◆ **Records**
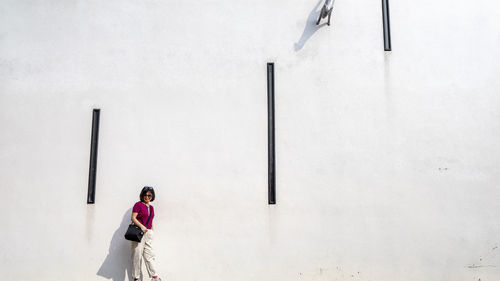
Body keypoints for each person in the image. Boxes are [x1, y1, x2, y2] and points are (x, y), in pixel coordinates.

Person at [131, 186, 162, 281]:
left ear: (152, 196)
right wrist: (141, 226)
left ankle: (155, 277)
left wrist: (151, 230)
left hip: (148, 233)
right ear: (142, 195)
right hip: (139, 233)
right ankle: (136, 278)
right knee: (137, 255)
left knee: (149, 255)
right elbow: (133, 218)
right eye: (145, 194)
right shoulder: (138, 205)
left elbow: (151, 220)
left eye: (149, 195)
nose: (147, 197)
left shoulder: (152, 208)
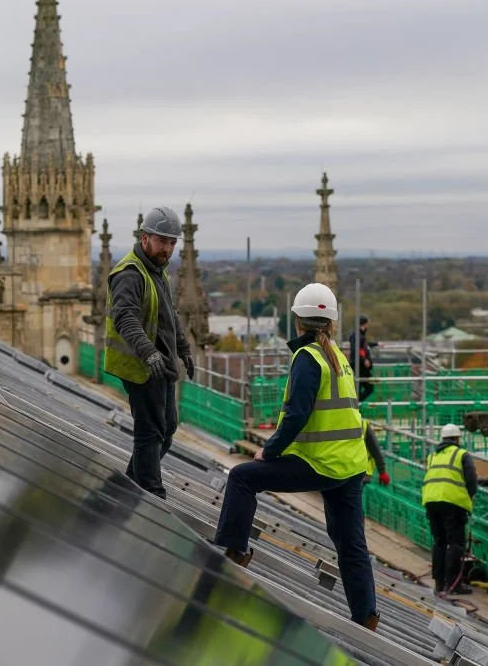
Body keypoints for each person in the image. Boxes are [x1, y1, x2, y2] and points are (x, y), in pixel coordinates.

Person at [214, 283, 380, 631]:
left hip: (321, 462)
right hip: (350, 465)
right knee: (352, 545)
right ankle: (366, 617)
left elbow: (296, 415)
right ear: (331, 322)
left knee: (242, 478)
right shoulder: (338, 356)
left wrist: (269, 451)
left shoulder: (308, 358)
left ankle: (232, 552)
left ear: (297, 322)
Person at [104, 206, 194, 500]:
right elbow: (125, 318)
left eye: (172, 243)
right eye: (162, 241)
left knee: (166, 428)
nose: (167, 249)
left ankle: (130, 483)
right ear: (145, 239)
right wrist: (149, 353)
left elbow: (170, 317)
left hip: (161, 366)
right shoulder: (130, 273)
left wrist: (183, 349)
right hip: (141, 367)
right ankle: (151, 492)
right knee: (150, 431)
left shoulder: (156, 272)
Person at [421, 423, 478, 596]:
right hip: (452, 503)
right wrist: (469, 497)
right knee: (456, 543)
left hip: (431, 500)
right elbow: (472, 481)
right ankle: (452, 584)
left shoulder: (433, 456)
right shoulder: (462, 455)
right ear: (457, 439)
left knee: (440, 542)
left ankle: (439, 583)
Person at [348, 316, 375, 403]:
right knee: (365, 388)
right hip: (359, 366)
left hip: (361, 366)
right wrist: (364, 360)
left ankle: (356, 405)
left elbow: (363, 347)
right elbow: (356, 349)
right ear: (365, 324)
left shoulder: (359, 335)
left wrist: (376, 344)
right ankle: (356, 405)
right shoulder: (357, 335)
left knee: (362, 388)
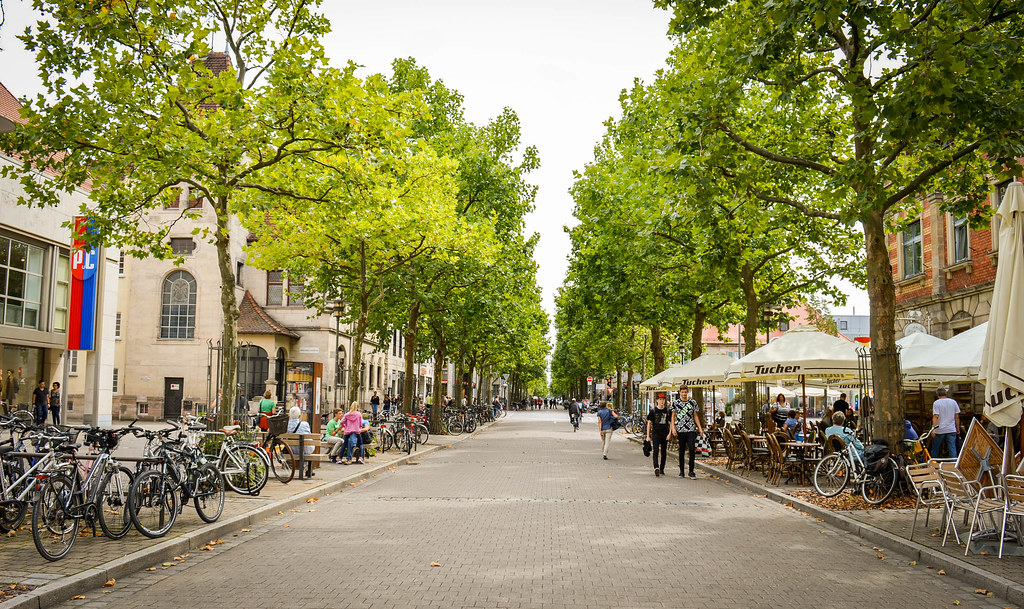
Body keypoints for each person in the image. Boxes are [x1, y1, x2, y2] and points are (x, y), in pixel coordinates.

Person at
--
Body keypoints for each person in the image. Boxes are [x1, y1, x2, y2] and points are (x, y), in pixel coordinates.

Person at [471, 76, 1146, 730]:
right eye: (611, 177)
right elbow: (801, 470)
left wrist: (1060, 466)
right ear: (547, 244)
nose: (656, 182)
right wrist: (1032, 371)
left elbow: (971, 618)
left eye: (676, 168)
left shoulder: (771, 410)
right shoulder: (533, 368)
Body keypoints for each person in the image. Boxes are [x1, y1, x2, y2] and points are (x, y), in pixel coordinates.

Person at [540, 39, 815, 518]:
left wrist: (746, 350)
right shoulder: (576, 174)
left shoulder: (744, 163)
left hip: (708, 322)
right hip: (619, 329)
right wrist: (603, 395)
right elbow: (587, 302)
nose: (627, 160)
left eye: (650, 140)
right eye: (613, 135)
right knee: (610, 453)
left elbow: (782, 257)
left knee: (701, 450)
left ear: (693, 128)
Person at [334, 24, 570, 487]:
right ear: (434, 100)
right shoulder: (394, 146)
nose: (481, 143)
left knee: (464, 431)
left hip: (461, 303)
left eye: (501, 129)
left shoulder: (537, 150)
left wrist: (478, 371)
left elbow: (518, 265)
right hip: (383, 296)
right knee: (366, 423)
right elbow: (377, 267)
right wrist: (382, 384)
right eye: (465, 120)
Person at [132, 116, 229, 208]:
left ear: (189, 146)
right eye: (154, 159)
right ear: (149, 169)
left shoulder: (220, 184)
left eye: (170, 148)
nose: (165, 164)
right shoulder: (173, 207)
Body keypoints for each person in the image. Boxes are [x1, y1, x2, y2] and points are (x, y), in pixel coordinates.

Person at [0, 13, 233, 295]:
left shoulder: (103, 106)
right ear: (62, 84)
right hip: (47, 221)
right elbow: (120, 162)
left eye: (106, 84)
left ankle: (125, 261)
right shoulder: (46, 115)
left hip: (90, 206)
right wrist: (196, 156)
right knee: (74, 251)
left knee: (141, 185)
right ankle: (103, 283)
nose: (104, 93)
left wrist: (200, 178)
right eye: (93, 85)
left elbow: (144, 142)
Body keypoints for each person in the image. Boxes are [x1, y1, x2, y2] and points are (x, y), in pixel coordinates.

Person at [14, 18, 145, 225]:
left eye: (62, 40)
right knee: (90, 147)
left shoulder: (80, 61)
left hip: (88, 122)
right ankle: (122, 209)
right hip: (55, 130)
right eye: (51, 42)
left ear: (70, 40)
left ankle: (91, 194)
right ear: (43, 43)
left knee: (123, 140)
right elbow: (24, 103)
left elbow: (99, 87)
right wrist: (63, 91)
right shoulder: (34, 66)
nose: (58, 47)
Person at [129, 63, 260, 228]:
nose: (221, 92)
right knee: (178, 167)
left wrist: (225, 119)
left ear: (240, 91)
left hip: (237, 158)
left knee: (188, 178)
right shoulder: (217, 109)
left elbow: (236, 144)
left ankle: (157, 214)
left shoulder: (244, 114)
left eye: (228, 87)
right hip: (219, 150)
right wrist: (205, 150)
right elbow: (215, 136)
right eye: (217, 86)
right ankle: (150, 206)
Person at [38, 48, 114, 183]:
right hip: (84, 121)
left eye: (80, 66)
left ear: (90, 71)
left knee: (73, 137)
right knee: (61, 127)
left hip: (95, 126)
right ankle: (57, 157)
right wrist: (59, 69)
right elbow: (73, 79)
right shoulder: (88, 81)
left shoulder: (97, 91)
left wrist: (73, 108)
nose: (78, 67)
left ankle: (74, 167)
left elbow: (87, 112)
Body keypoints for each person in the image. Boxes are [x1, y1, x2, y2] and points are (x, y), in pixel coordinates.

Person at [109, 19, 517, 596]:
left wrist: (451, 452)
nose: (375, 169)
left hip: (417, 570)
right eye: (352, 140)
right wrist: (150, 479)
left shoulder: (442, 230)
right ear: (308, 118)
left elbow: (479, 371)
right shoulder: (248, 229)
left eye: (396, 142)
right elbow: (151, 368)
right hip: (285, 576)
--
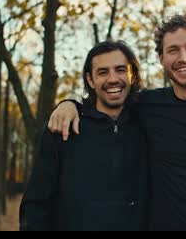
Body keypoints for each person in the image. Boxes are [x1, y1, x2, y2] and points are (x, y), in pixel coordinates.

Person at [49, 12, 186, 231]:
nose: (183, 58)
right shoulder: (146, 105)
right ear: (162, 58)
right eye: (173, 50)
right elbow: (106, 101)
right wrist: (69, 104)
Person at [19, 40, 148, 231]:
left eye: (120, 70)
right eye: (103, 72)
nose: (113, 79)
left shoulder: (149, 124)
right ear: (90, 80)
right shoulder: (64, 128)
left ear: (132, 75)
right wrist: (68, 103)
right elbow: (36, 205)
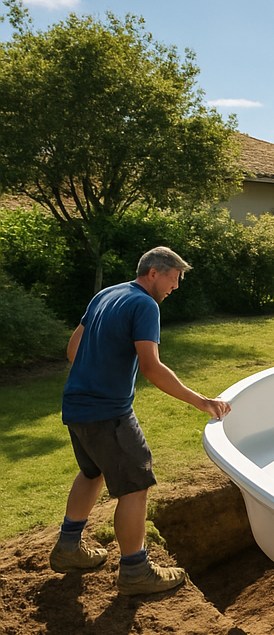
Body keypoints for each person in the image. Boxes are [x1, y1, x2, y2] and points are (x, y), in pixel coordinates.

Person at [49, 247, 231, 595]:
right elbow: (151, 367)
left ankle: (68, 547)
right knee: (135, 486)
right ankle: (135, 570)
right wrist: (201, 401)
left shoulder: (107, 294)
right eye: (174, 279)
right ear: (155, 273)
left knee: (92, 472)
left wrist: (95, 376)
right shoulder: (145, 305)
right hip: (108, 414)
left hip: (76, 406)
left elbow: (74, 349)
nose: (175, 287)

◆ **Action item**
Using the entries above, repeat only the lines from the one containing "left ankle: (68, 547)" through the one containing "nose: (175, 287)", end lines included.

◆ **Expected answer**
left ankle: (68, 547)
right knee: (135, 486)
right ankle: (135, 570)
right wrist: (201, 401)
left shoulder: (107, 294)
right eye: (174, 279)
right ear: (155, 273)
left knee: (92, 472)
left wrist: (95, 376)
right shoulder: (145, 305)
right hip: (108, 414)
left hip: (76, 406)
left elbow: (74, 349)
nose: (175, 287)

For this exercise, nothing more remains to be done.